SF Apartment : March 2016

SACRAMENTO REPORT

Three’s a Crowd

by Debra Carlton

We are in the second half of a two-year legislative session, and the California Legislature had until the third week of February to introduce new bills. In addition, two state departments have proposed controversial regulations. Below are summaries, as well as links to CAA’s more extensive comments.

Department of Fair Employment and Housing
The Fair Employment and Housing Council, which falls under the Department of Fair Employment and Housing, has proposed extensive fair housing regulations that are not friendly to the rental housing industry. CAA believes that many of the provisions exceed the department’s regulatory authority and are inconsistent with existing law.

The draft guidelines propose to establish an Unreasonable Occupancy Standard similar to the Uniform Housing Code’s maximum occupancy. If put into law, these guidelines would double or even triple the number of people a property owner can currently allow in a rental unit. The draft guidelines would also require owners to allow tenants to smoke medical marijuana at the property and would assume a tenant’s request for an assistive/companion animal is reasonable.

Occupancy Standards
The only statewide occupancy standards currently fall under the Uniform Housing Code and are designed for occupancy load and safety; they were written to ensure there is no overcrowding in housing. Rental property owners have historically set occupancy limits for economic reasons. Owners must plan for the number of individuals in their units and budget for utilities, garbage pickup and routine maintenance. Generally, a standard of two per bedroom, plus one—adjusted up or down based on conditions at the specific property—is generally viewed as the nondiscriminatory standard.

By contrast, the occupancy standards in the proposal would more than double the number of occupants that must be allowed and would create an absolute prohibition of more restrictive standards. This would remove the ability of owners to set reasonable occupancy standards based on actual conditions at the property.
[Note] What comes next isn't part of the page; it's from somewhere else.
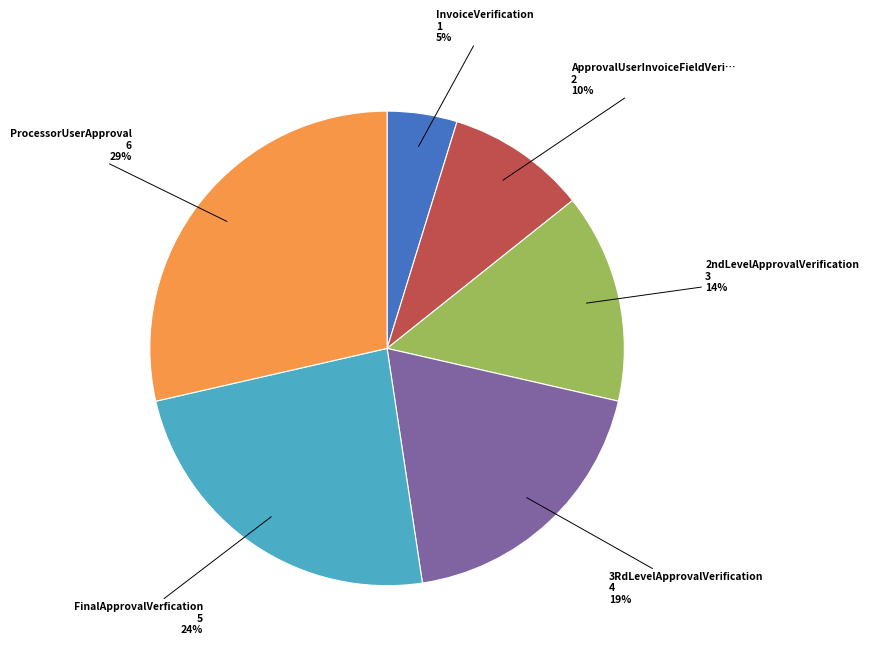

Is there a majority slice in this chart?

No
The proposal also does not count children as “occupants,” resulting in an even higher occupancy that can exceed safety limits. In addition, the proposal is based on square footage, meaning mistakes in measuring can result in significant liability. The legal and practical problems with this approach, including excessive water usage, a lack of parking and impacts on the rental community and surrounding neighborhood are described more fully in CAA’s comments. To read CAA’s comments to the council, go to: caanet.org/dfeh_comments.

Medical Marijuana 
The DFEH proposal exempts medical marijuana from the definition of a “controlled substance.” Owners would be required to allow a tenant with a medical marijuana card to smoke at the property. However, the general consensus within and outside the rental housing industry is that landlords are not required to allow tenants to smoke and grow medical marijuana in rental housing. While the state’s Compassionate Use Act decriminalizes marijuana, it does not create a right to use or grow it anywhere.

Assistive Animals 
The draft regulations provide that requests for assistive animals by tenants “shall be deemed presumptively reasonable and shall be granted” unless the housing provider can demonstrate “undue hardship.” This presumption jumps ahead of the first steps in the reasonable-accommodation process, which includes establishing the disability of the requestor and the need for the animal, if they are not obvious, and the regulations disregard the correct “undue burden” standard.

Proposition 65 Proposed Regulatory Changes
The California Apartment Association has submitted a second round of comments to the Office of Environmental Health Hazard Assessments on its Proposition 65 warning regulations. The proposed regulations are intended to provide more information to consumers and other members of the public. While the current proposal is less onerous for the rental housing industry than the 2014 version, significant issues remain. (By way of background, Proposition 65 was enacted by voters in 1986; it requires businesses with 10 or more employees to provide warnings prior to exposing any person to chemicals that cause cancer and/or reproductive toxicity.)

While Proposition 65 has motivated businesses to eliminate or reduce toxic chemicals in consumer products, it is abused by some lawyers who file lawsuits against property owners, claiming they failed to adequately warn their employees. Such attorneys bring nuisance lawsuits to extract money settlements from businesses, with little or no benefit to the public or the environment. Since 2008, nearly 2,000 complaints have been filed by these “citizen attorney enforcers.”
Although compliance with the proposed regulations is technically voluntary and businesses are free to design their own warning programs, the proposed regulations provide the only guidance to comply with Proposition 65 and would no doubt be viewed as authoritative.

The proposal deviates in several significant ways from CAA’s current recommended warning scheme. In late 2014, CAA submitted the first comments on the proposal. The proposal was later significantly modified in response to CAA’s comments and comments from other business groups. Significant concerns, however, remain.

CAA’s January 2016 comments to the Office of Environmental Health Hazard Assessment can be found at: caanet.org/prop65_comments. 

Debra Carlton is the senior vice president of public affairs for the California Apartment Association.